- Mágicos não usam truques, usam metáforas! – bradou como se tivesse descoberto o céu.
- Como você pode ter tanta certeza disso? – retorquiu o reverendo.
- Girassóis, professor, girassóis...
- Explique-se, senhorita Belinda.
- O senhor nunca ouviu os girassóis? Todos os dias, eles se curvam diante do Sol e pedem licença para que as outras estrelas não percam o seu brilho... – agora, já de pé, contando estrelas de isopor penduradas no teto.
- Muito bem, senhorita Belinda, chega de poesia. As noites se originam do movimento da Terra em torno do seu próprio eixo. O Sol não interfere em nada. – fechou seu caderno de anotações bruscamente e mirava-a como um atirador franco-prussiano em dias da antiga guerra.
- O senhor é mesmo surdo! A Terra gira porque o Sol canta melodias e, de tão contente, ela não se cansa de bailar... – suspirou profundamente, buscando paciência.
- Barbaridade... Barbaridade... Você não tem mais jeito, menina! Encerramos por hoje... – expelia enquanto caminhava até a porta... – é melhor descansar, avisarei seu pai.
Belinda o fitou docemente com um sorriso furtivo, como se já esperasse, já aguardasse... o momento em que ele partiria sem entender o seu tesouro.
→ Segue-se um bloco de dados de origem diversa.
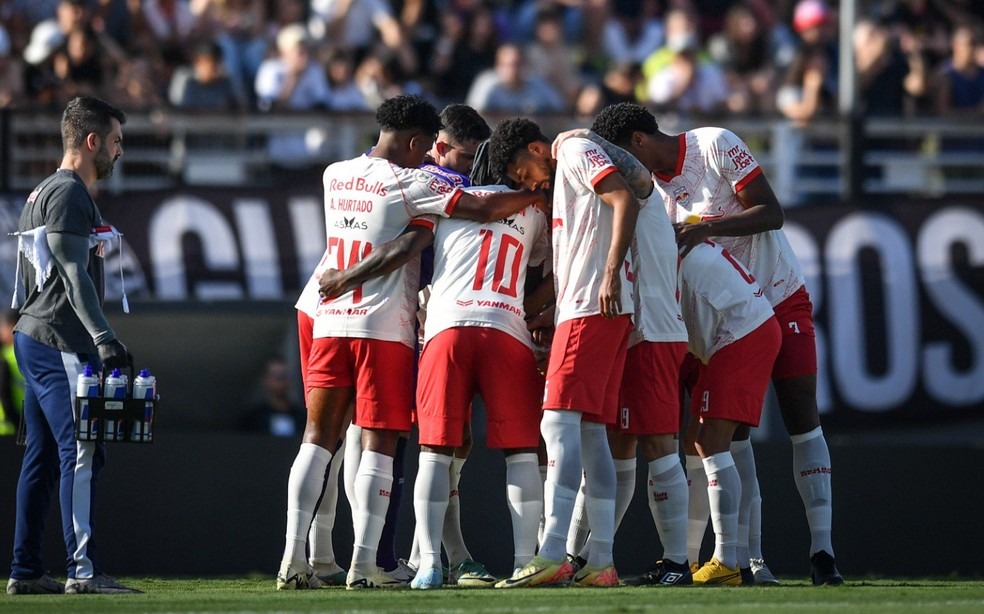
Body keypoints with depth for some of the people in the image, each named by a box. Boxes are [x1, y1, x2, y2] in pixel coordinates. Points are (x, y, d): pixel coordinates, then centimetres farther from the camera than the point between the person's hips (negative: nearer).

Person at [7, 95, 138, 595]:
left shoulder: (41, 193, 21)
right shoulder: (69, 193, -11)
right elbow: (74, 274, -19)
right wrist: (104, 338, -24)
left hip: (33, 337, 11)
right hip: (61, 342, -11)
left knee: (42, 455, 10)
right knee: (80, 451, -13)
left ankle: (24, 571, 11)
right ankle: (83, 569, -17)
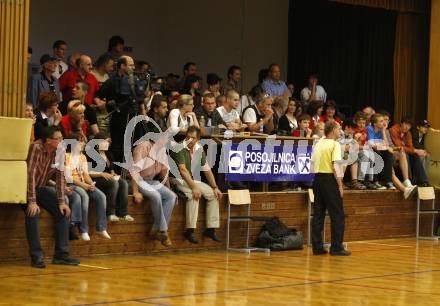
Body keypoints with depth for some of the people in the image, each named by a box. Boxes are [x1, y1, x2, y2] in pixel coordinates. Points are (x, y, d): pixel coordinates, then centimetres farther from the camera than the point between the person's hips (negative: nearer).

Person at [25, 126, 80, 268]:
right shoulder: (36, 148, -27)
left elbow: (60, 176, -4)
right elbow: (31, 174, -32)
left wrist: (61, 201, -9)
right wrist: (32, 201, -36)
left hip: (41, 188, 7)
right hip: (26, 188, -7)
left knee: (63, 211, -6)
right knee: (33, 212, -31)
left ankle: (61, 255, -2)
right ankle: (36, 257, -26)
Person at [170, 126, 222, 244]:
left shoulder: (199, 149, 6)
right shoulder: (180, 148, -16)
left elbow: (207, 170, 11)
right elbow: (182, 170, -24)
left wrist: (215, 187, 4)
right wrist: (193, 187, -30)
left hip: (192, 180, 8)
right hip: (179, 180, -8)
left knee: (213, 194, -6)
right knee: (193, 194, -33)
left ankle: (211, 229, -4)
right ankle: (190, 230, -32)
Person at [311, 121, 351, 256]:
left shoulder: (318, 143, 11)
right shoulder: (335, 145, -9)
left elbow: (312, 163, 12)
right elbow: (336, 166, -16)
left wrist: (316, 178, 18)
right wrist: (340, 185, -12)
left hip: (317, 178, 7)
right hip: (329, 179, -7)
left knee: (318, 214, 9)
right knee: (338, 215, -1)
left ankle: (317, 247, 9)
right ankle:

Ela nunca aprenderia algo com a escola se a escola insistisse em nunca estudá-la. A verdade é inútil se for engolida.
A porta se fechou e o sinal bateu, enfim poderia passar o resto do dia no pátio, contando histórias para as margaridas...
...
Argh! Como explicar para você, pobre leitor desalmado?! Que o que ela tinha era ceticismo demais?! Narrar... Narrar... Narrar! Só assim a liga metálica se desfaz...
...
, cochichando para si mesma as vírgulas dos meus pontos finais, sorria a Belinda cuja beleza não era minha. Entre garçons e clientes, lá estava ela, a minha única platéia. O que ela avistava? Um músico sem aplausos?
- “Eu, pensando em você
Pensando em nunca mais
Pensar em te esquecer
Pois quando penso em você
É quando não me sinto só
Com minhas letras e canções
Com o perfume das manhãs
Com a chuva dos verões
Com o desenho das maçãs
E com você me sinto bem.”
- “ Eu estou pensando em você
Pensando em nunca mais
- Eu volto amanhã, obrigado. – disse, virando para guardar meu violão.
- Será o fim ser assim, Serafim?
- Perdão, quem...? –ousei, levantando os olhos. Ela sorria com as mãos roubando uma flor do meu paletó.
– ah.. Assim como?
- Flor... pétala e espinho. Por que todo mundo só lembra da pétala?– já sentada do meu lado.
- Acho que porque é mais doce... – falei como que dizendo algo óbvio.
- é... mas o espinho vem antes. – contesta da forma mais tímida possível.
- Oras, Belinda, você prefere a dor do que a doçura?
- Claro que não! Eu prefiro os dois. Eu... Eu gosto é da flor...
- Mas nem toda flor tem espinho!
- As desse tipo já sabem o fim.
- E qual é o fim?
- As pessoas roubaram seus espinhos.
- Enlouqueceu? Por que as pessoas iriam querer dor?
- Jamais... Roubar o espinho é ter só beleza.
- Acha mesmo?
- Não.
- Como não?
- E eu tenho que dizer tudo? Pois me diga você, o moço que carrega o fim pela vida.
- Pergunta difícil... – não contive o sorriso – Todas as noites, eu toco para pessoas que não possuem ouvidos, mas não me importa, enquanto eu ouvir minha música, o precipício é do outro que não alcança minha arte.
- Viu só como sabia! – afanou meus cabelos – As pessoas ignoram o óbvio.
- Ignoram, mas não enxergo aqui a tal ignorância...
- Espinhos não são tropeços de Deus. A doçura vem de cortes profundos... Ah! – levantou-se num salto – tenho que ir ver Judith! Quase me esqueço.
- Judith?
- Minha borboleta. – beijou-me a fronte – Amanhã me dará outro final?
- Talvez... – devorando seus olhos - Se me disser então o que é belo.
Ela partiu sem dizer mais nada. Ela não tinha nada mais a dizer.O belo não é para ser dito.